### Provided text
------------------------------------------------------------

This paper builds on the existing research framework by combining PPO with machine learning-based load forecasting to produce an optimal solution for an industrial microgrid in Norway under different pricing schemes including day-ahead pricing, and peak pricing. It addresses the peak shaving and price arbitrage challenges by taking the historical data into the algorithm and making the decisions according to the pattern of energy consumption, battery characteristics, PV production, and energy price.

The paper is distributed into four different sections. The microgrid architecture is discussed in Section 2 with the components of the microgrid at the industrial site in Norway. In Section 3, the design and workflow of the EMS algorithms are discussed and the results from the algorithms are presented in Section 4 while Section 5 concludes the paper.

------------------------------------------------------------

Stored data entries
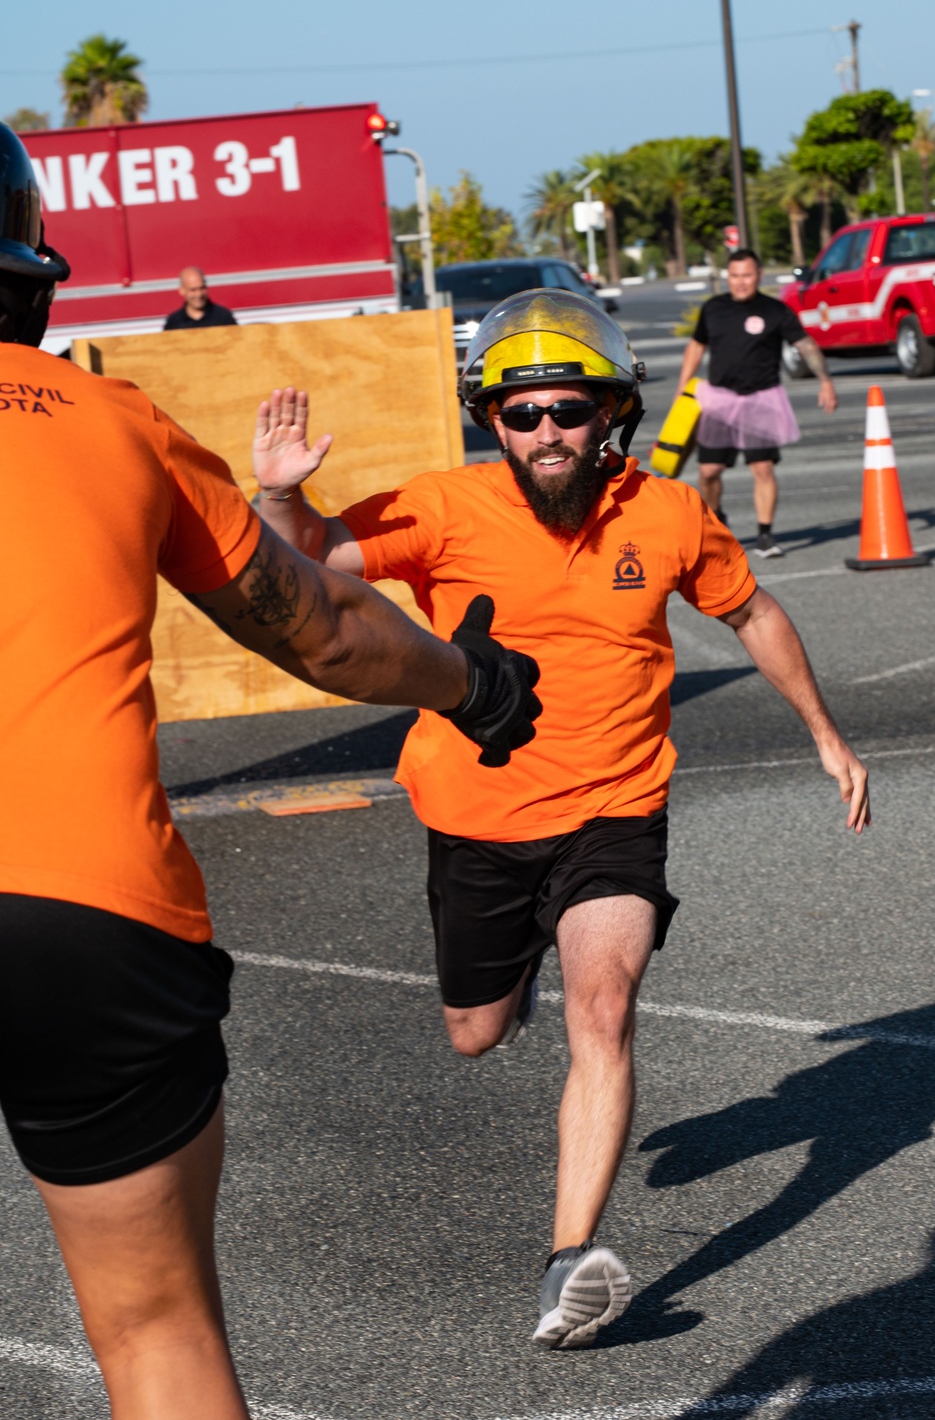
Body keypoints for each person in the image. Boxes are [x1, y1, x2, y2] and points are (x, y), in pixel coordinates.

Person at [0, 123, 539, 1420]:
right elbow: (315, 621)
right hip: (77, 902)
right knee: (155, 1331)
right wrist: (472, 684)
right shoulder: (99, 411)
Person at [252, 288, 870, 1351]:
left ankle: (566, 1263)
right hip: (475, 817)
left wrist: (823, 730)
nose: (545, 432)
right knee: (474, 1033)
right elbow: (308, 571)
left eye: (567, 410)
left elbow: (753, 610)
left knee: (606, 1006)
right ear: (490, 420)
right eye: (520, 412)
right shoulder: (442, 509)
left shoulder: (668, 513)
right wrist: (279, 502)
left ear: (611, 413)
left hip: (613, 813)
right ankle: (513, 974)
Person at [674, 247, 838, 559]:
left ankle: (765, 535)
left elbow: (805, 345)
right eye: (734, 276)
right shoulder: (714, 308)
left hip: (761, 399)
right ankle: (716, 522)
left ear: (759, 276)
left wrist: (826, 381)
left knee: (762, 468)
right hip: (719, 400)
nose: (740, 282)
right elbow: (696, 347)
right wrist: (683, 389)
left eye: (747, 275)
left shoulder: (775, 311)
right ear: (728, 277)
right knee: (709, 471)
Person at [163, 265, 238, 330]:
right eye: (193, 290)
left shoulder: (223, 317)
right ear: (181, 290)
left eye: (202, 288)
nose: (199, 294)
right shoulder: (174, 322)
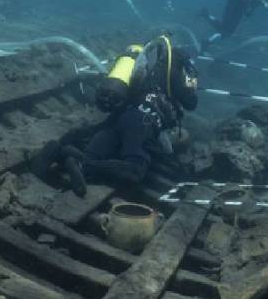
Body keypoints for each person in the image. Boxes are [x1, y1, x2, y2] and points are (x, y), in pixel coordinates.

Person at [45, 35, 199, 197]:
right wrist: (191, 82)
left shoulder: (148, 60)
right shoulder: (176, 70)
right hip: (143, 122)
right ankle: (84, 166)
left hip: (121, 116)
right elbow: (191, 103)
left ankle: (63, 153)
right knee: (135, 171)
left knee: (95, 153)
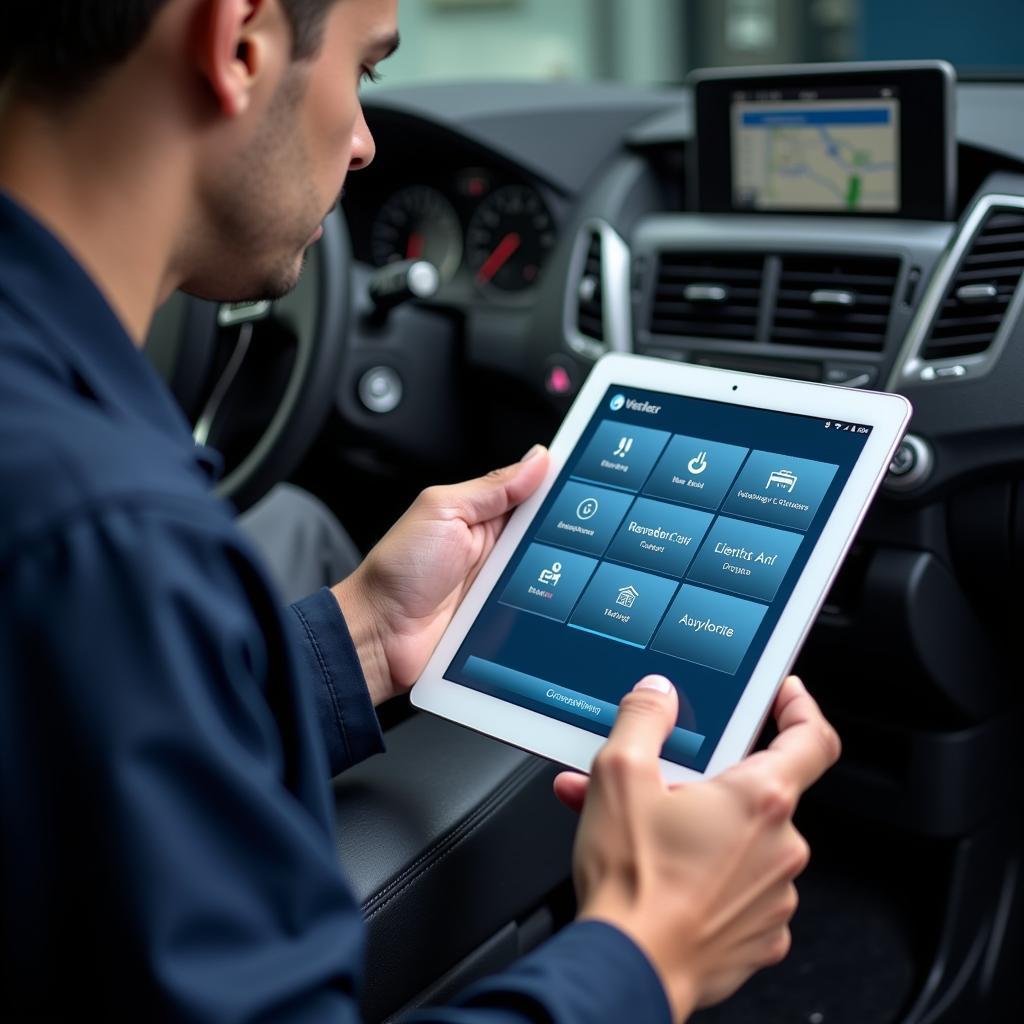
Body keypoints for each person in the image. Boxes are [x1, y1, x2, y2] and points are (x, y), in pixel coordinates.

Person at [0, 2, 841, 1021]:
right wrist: (647, 945)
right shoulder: (113, 533)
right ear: (240, 45)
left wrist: (351, 640)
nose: (361, 146)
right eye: (366, 73)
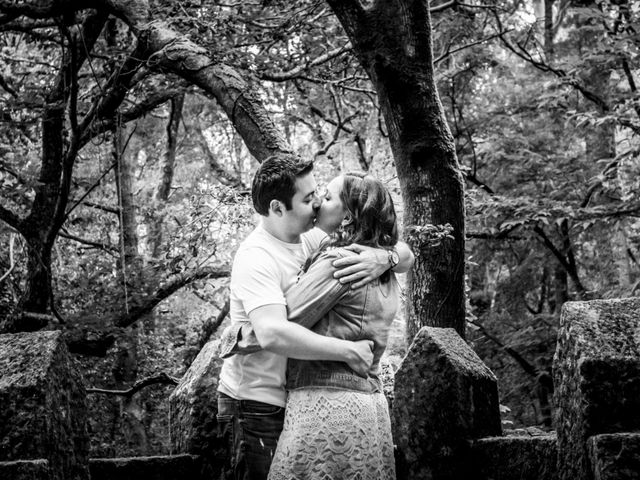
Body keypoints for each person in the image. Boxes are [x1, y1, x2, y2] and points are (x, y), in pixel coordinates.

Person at [216, 155, 413, 480]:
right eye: (309, 199)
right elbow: (274, 334)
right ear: (278, 208)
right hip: (256, 402)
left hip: (301, 397)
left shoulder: (314, 238)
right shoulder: (257, 256)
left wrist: (385, 256)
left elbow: (402, 250)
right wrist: (347, 351)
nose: (318, 202)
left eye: (321, 194)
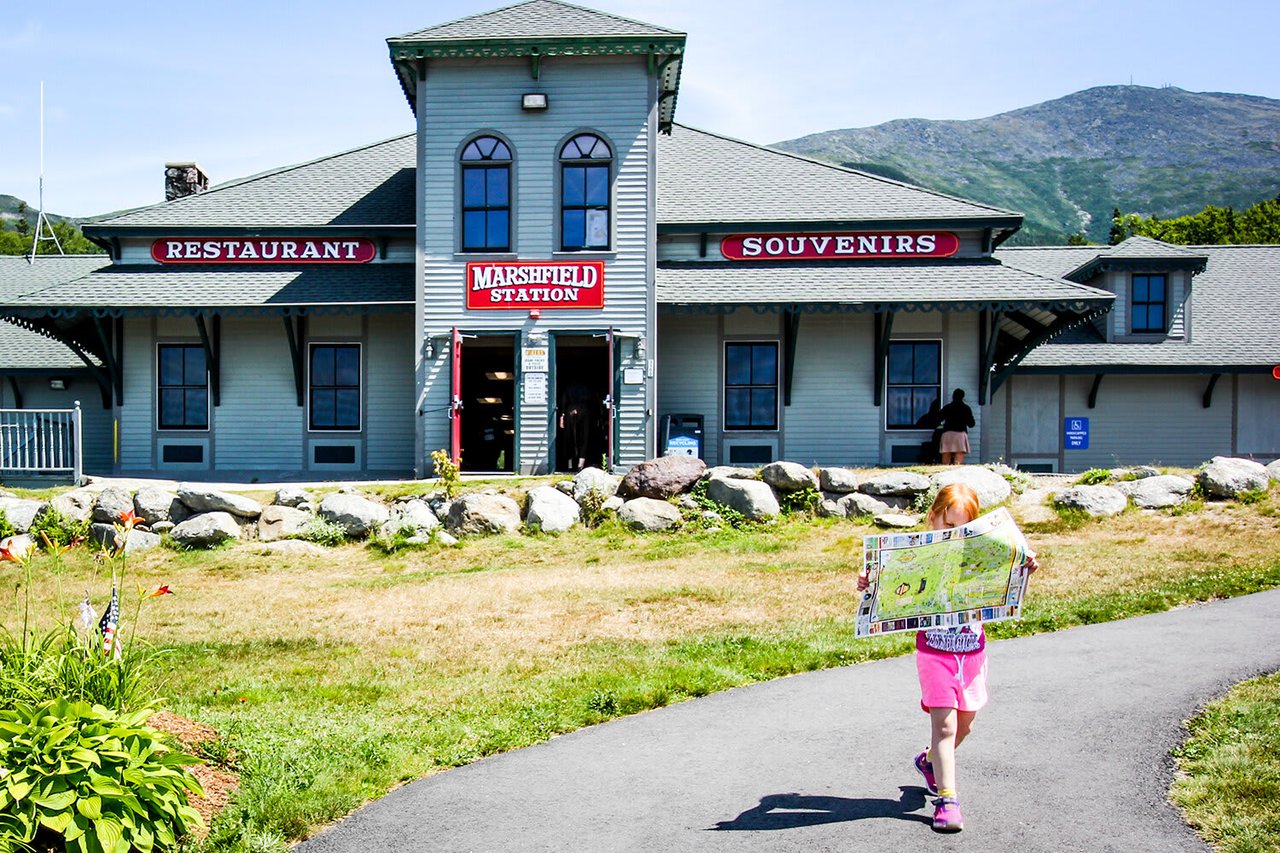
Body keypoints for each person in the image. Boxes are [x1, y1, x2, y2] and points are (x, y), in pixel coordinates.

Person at [857, 483, 1038, 833]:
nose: (954, 533)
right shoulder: (915, 554)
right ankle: (948, 799)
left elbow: (1013, 574)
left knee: (965, 724)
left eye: (963, 527)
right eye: (948, 524)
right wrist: (869, 582)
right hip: (934, 652)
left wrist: (1026, 564)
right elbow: (887, 588)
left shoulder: (981, 554)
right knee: (945, 725)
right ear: (933, 517)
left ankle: (928, 762)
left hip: (972, 652)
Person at [937, 389, 975, 465]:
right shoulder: (966, 408)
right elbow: (971, 424)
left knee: (946, 454)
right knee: (959, 455)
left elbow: (938, 418)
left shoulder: (947, 407)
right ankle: (956, 470)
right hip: (960, 434)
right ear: (963, 397)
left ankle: (945, 470)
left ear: (953, 396)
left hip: (947, 433)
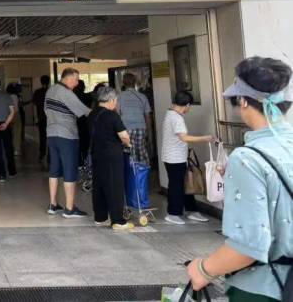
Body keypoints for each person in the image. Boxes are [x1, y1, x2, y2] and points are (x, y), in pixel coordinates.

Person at [186, 57, 292, 302]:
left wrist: (202, 270)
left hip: (265, 289)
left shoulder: (247, 159)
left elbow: (248, 247)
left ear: (243, 100)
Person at [161, 90, 214, 225]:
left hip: (172, 156)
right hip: (175, 158)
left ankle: (191, 210)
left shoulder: (170, 113)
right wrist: (205, 138)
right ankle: (173, 213)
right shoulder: (177, 118)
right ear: (187, 105)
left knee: (183, 183)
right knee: (177, 186)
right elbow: (184, 137)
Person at [44, 68, 91, 218]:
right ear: (68, 78)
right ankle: (70, 208)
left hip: (51, 134)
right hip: (66, 136)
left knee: (54, 170)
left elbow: (46, 110)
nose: (77, 83)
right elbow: (84, 111)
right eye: (76, 80)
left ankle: (53, 204)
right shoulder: (66, 93)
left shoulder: (51, 90)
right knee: (70, 170)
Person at [89, 87, 134, 230]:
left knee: (99, 185)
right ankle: (118, 221)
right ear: (111, 100)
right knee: (114, 186)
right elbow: (124, 136)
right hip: (112, 155)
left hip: (96, 154)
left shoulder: (92, 114)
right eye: (116, 100)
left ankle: (100, 217)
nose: (116, 103)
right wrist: (128, 143)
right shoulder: (112, 115)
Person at [118, 73, 153, 166]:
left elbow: (117, 114)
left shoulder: (120, 96)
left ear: (123, 82)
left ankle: (131, 172)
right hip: (141, 127)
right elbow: (147, 116)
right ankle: (143, 172)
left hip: (126, 128)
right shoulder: (142, 96)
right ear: (135, 82)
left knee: (129, 153)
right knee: (141, 152)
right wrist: (148, 131)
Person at [32, 75, 51, 162]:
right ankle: (50, 155)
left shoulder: (37, 92)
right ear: (49, 82)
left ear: (41, 82)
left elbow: (34, 104)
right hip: (51, 118)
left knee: (42, 136)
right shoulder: (51, 91)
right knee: (51, 136)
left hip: (41, 117)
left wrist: (36, 118)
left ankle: (42, 152)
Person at [74, 80, 93, 165]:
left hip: (75, 122)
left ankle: (79, 163)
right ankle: (86, 162)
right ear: (83, 87)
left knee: (76, 144)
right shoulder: (88, 97)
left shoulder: (72, 97)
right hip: (85, 122)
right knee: (85, 144)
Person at [7, 83, 24, 156]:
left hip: (8, 115)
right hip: (15, 115)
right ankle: (16, 149)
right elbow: (16, 107)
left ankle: (10, 148)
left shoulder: (7, 96)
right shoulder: (15, 96)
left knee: (10, 133)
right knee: (17, 132)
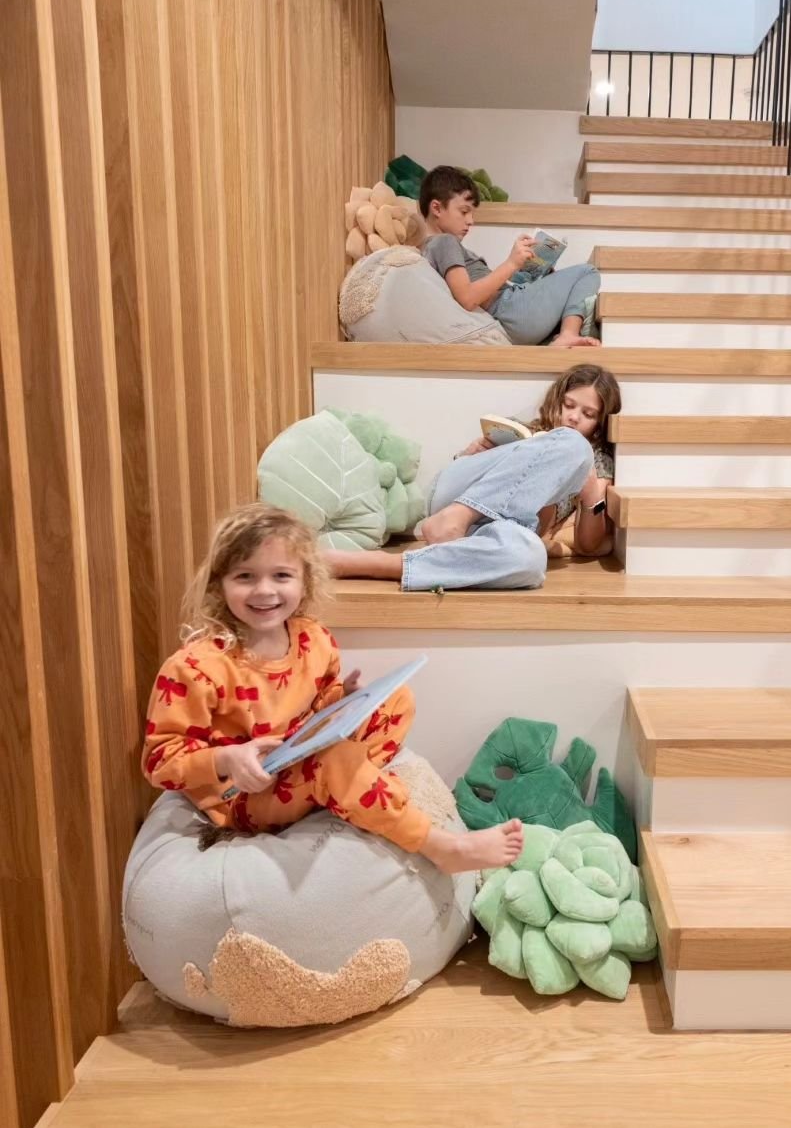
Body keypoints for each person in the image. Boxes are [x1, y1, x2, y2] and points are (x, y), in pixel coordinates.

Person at [141, 503, 524, 873]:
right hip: (246, 798)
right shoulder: (196, 666)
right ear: (219, 584)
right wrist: (228, 759)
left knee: (396, 700)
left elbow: (316, 707)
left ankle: (349, 787)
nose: (264, 591)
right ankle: (443, 847)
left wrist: (344, 698)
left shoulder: (312, 638)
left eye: (281, 576)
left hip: (298, 760)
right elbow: (159, 763)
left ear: (305, 579)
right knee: (335, 761)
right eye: (245, 576)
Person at [325, 365, 623, 588]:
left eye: (587, 413)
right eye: (569, 405)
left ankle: (383, 565)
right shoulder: (524, 428)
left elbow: (588, 546)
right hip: (452, 500)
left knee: (531, 560)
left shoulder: (595, 459)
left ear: (599, 422)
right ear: (557, 399)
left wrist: (591, 496)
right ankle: (459, 515)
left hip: (493, 532)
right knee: (569, 442)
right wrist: (471, 455)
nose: (573, 417)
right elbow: (461, 473)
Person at [419, 165, 601, 348]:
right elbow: (467, 298)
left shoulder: (432, 247)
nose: (470, 221)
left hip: (508, 309)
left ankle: (562, 334)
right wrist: (511, 263)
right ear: (436, 208)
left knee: (555, 282)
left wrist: (525, 270)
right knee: (587, 272)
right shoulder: (444, 242)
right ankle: (568, 335)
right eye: (464, 211)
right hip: (509, 311)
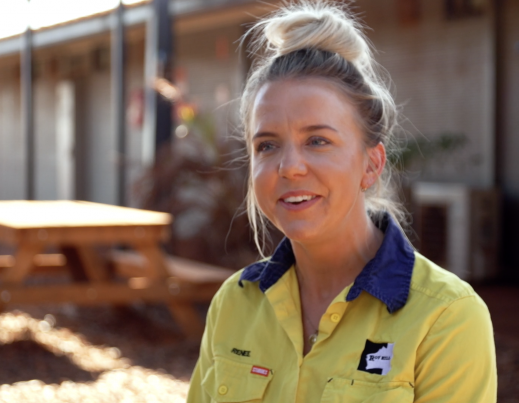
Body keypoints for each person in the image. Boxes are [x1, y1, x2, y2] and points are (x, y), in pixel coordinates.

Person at [186, 1, 497, 402]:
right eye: (267, 145)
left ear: (371, 164)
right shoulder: (234, 303)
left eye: (318, 141)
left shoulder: (446, 318)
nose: (289, 167)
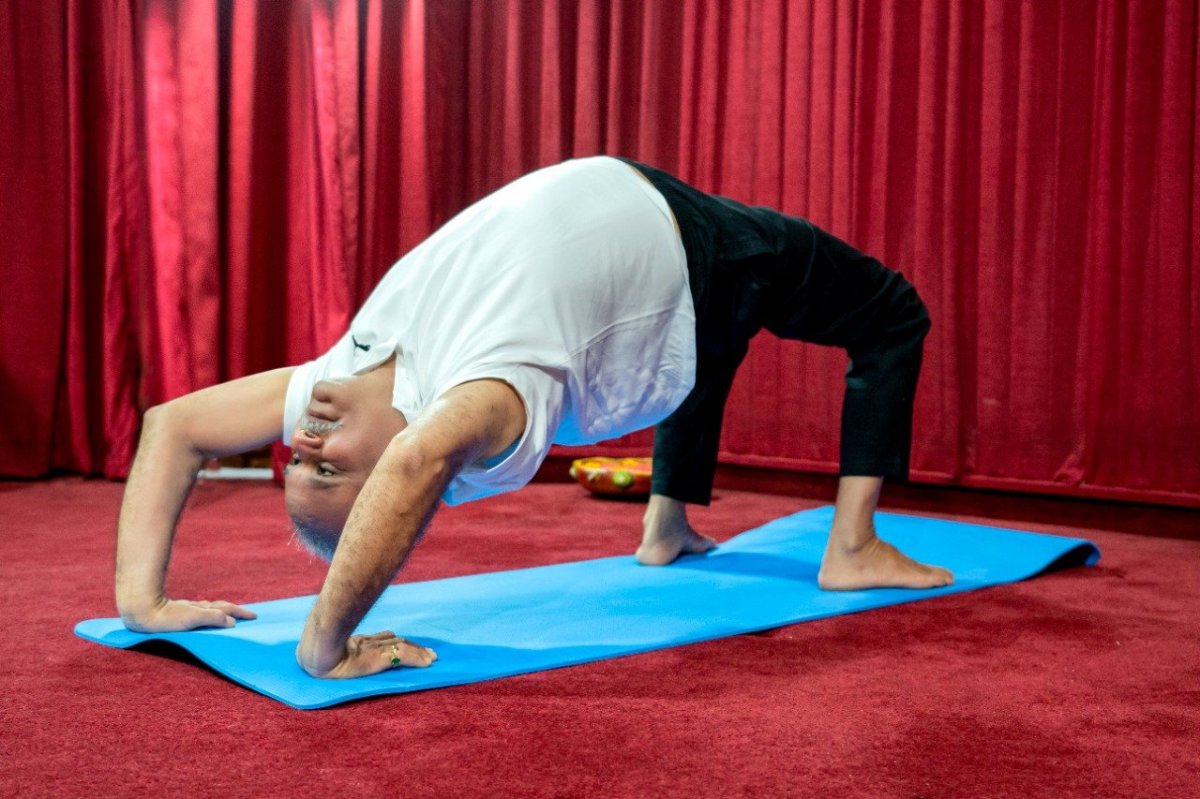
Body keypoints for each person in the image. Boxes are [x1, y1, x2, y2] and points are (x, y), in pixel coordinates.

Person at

------------------------------------------------------------

### Study questions
1. In the microgrid paper excerpt, which section covers the design and workflow of the EMS algorithms?
2. Edit the microgrid paper excerpt from "This paper builds" up to and including "concludes the paper.", changing "energy price" to "electricity price".

### Task solutions
1. Section 3

2.
This paper builds on the existing research framework by combining PPO with machine learning-based load forecasting to produce an optimal solution for an industrial microgrid in Norway under different pricing schemes including day-ahead pricing, and peak pricing. It addresses the peak shaving and price arbitrage challenges by taking the historical data into the algorithm and making the decisions according to the pattern of energy consumption, battery characteristics, PV production, and electricity price.

The paper is distributed into four different sections. The microgrid architecture is discussed in Section 2 with the components of the microgrid at the industrial site in Norway. In Section 3, the design and workflow of the EMS algorithms are discussed and the results from the algorithms are presented in Section 4 while Section 5 concludes the paper.